L’étude conduite par le groupe digital Say Media (ex-VideoEgg et Typepad) auprès de téléspectateurs américains est révélatrice du nouveau paradigme de la consommation TV, une consommation vidéo à la demande en dehors du référentiel temporel des traditionnelles grilles de programmes télé. Pour résumer les conclusions dressées : un Américain sur trois ne regarde plus la télévision en direct ou préfère se tourner vers des contenus vidéo en streaming qu’il visionne aussi bien sur l’ordinateur, que sur son mobile ou même son téléviseur.
Cette étude de Say Media a permis d’identifier deux types de consommateurs hors grille TV (« Off The Gridders ») :
- les abandonnistes (« Opt-out ») qui ne regardent plus la télévision OU ne l’ont pas regardée sur la semaine écoulée ET visionnent plus de 4 heures de vidéo en streaming par semaine sur leurs différents écrans ;
- les téléspectateurs à la demande (« On Demanders ») qui visionnent plus de 4 heures de vidéo en streaming par semaine ET regardent moins la TV en direct qu’un an auparavant.
A l’échelle américaine, ces adultes consommateurs hors grille de programme TV représentent tout de même un tiers du marché, avec 20% d’abandonnistes au sens de l’étude (34 millions d’individus) et 13% de téléspectateurs à la demande (22 millions d’individus).
Ces quelque 56 millions de consommateurs représentent un marché conséquent pour les annonceurs publicitaires, d’autant plus attractif que ses caractéristiques semblent séduisantes. Comparativement aux internautes américains, les abandonnistes comme les téléspectateurs à la demande sont plus jeunes, avec un niveau d’études et des revenus supérieurs à la moyenne. Ces téléspectateurs hors grille supportent globalement moins la présence de la publicité que les internautes moyens. Cependant, selon l’étude, les abandonnistes tolèrent mieux la présence de publicité dans les vidéos streamées, car ils savent que c’est la contrepartie d’un accès gratuit à leurs émissions TV favorites.
Les téléspectateurs à la demande, eux, sont suréquipés en appareils multimédias (PC, mobile, tablet) permettant de visionner leurs programmes en streaming. Ils sont aussi sur-consommateurs de contenu payant au travers d’offre vidéo premium sur leur mobile ou de vidéo à la demande sur abonnement comme Netflix qui propose des films et des séries TV.
Toujours à la recherche de l’efficacité et de la praticité, ces téléspectateurs multi-écrans, affranchis de la contrainte de la grille de programme TV, n’en sont pas moins sur-consommateurs de vidéo.
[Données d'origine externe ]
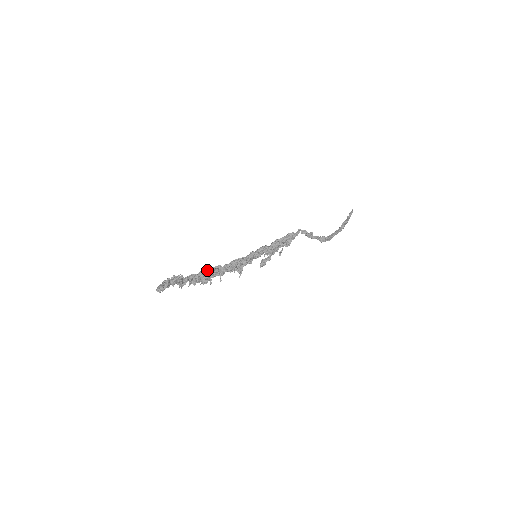
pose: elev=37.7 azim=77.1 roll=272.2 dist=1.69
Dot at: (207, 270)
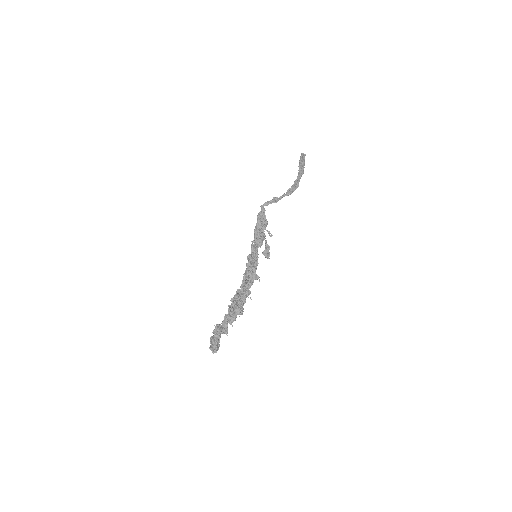
Dot at: (232, 302)
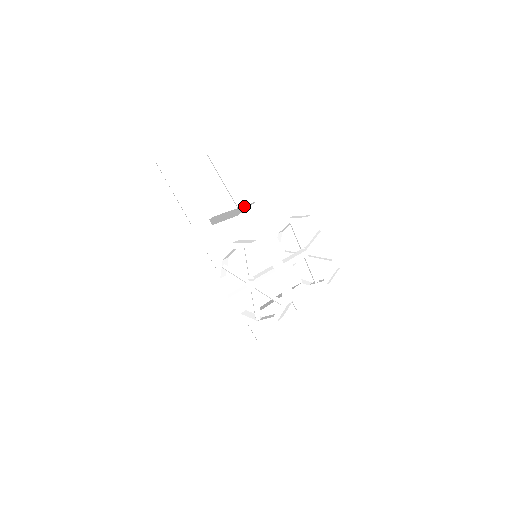
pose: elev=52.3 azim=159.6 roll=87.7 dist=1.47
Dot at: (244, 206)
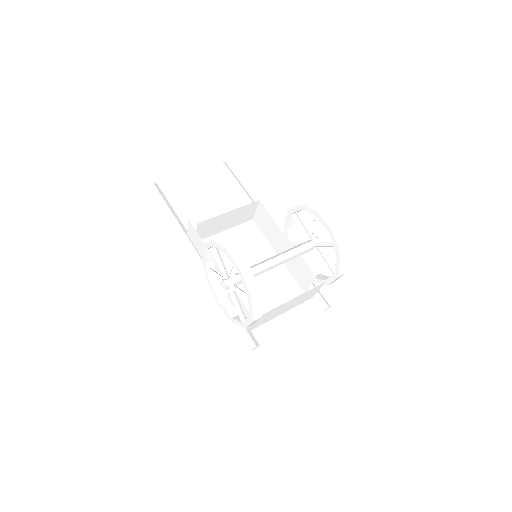
Dot at: (244, 207)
L’étude note que leur prime time de consommation vidéo reste la tranche 20H – 23H. La télévision linéaire n’est pas totalement absente de leurs usages du soir, puisque la moitié des téléspectateurs à la demande continuent encore de suivre leurs programmes préférés en direct.
Say Media tire deux conclusions de cette étude destinée aux annonceurs et à leurs agences média conseil. Pour mieux toucher les téléspectateurs à la demande, plus irritables à l’intrusion publicitaire, il est préférable de travailler le taux de couverture de la campagne en limitant la fréquence de l’exposition publicitaire. Quant aux abandonnistes, il convient plutôt d’engager le dialogue avec eux au travers de communautés ciblées et des médias sociaux.
On retiendra surtout de cette étude le nouveau paradigme de cette consommation TV hors grille de programme. Ces téléspectateurs 2.0, abandonnistes comme à la demande, prennent rationnellement leur décision de consommer les contenus vidéo et cherchent à éviter les interruptions publicitaires. Ils choisissent leur moment et leur écran pour regarder les programmes de leur choix, afin de maximiser leur satisfaction.
Le téléspectateur transformé en directeur des programmes TV, ce n’est donc plus tout à fait une utopie à l’heure de la TV connectée et du Web omniprésent. Personnellement, je pense que les grandes chaînes conserveront à l’avenir un rôle essentiel dans la promotion et la prescription des marques fortes que sont les séries TV, les formats d’information comme de divertissement. L’enjeu pour les diffuseurs sera de capter la valeur économique des usages qui migreront vers d’autres plateformes (Google TV, Apple TV, Youtube, Dailymotion…) et d’autres écrans (mobile, tablet, ordinateur, console de jeu…), sinon c’est toute la chaîne de production audiovisuelle et de distribution TV qui pourrait s’en trouver disloquée.